Application (/metrics)

→

Prometheus

pull every 15s→

Alertmanager

notify→

Grafana Dashboard

→

Slack / PagerDuty

→

Alert Rules

圖中 Prometheus 每 15 秒主動 pull Application 的 /metrics endpoint。Prometheus 根據 Alert Rules 持續評估指標，當閾值被觸發時發送到 Alertmanager。Alertmanager 根據路由規則通知 Slack 或 PagerDuty。Grafana 透過 PromQL 查詢 Prometheus 資料進行視覺化。

面試常見問題

Q: 為什麼要看 P99 而不只看平均值？

A: 平均值會被大量正常請求稀釋，隱藏少數極慢的請求。例如 1000 個請求中 990 個 50ms、10 個 5000ms，平均值是 99.5ms 看起來正常，但 P99 是 5000ms 代表 1% 的使用者等了 5 秒。這 1% 可能是付費大戶。P99 更能反映使用者的真實體驗。
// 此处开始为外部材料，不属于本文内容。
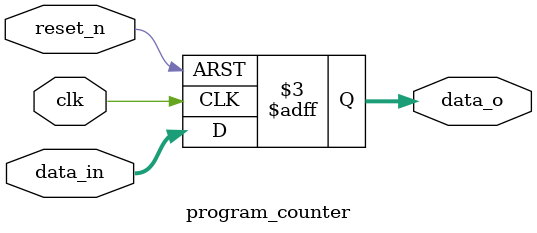
<source format=sv>
`timescale 1ns / 1ps


module program_counter #(
    parameter n = 32 // the default value of n
)(
    input logic clk,
    input logic reset_n,
    input logic [n-1:0] data_in,
    output logic [n-1:0] data_o
    );
    
    always_ff @(posedge clk, negedge reset_n) begin
        if (!reset_n)
            data_o <= 0;
        else
            data_o <= data_in;
    end

endmodule

</source>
Q: Pull-based（Prometheus）和 Push-based（Datadog）的差異？

A: Pull-based 由 Prometheus 主動抓取，好處是中央控制抓取頻率、服務不需要知道 Prometheus 的位置、掛掉的服務自然消失。Push-based 由服務主動推送，好處是支援短生命週期的 job、防火牆友善、不需要 service discovery。Prometheus 用 Pushgateway 解決短生命週期 job 的問題。

Q: 如何減少 Alert Fatigue？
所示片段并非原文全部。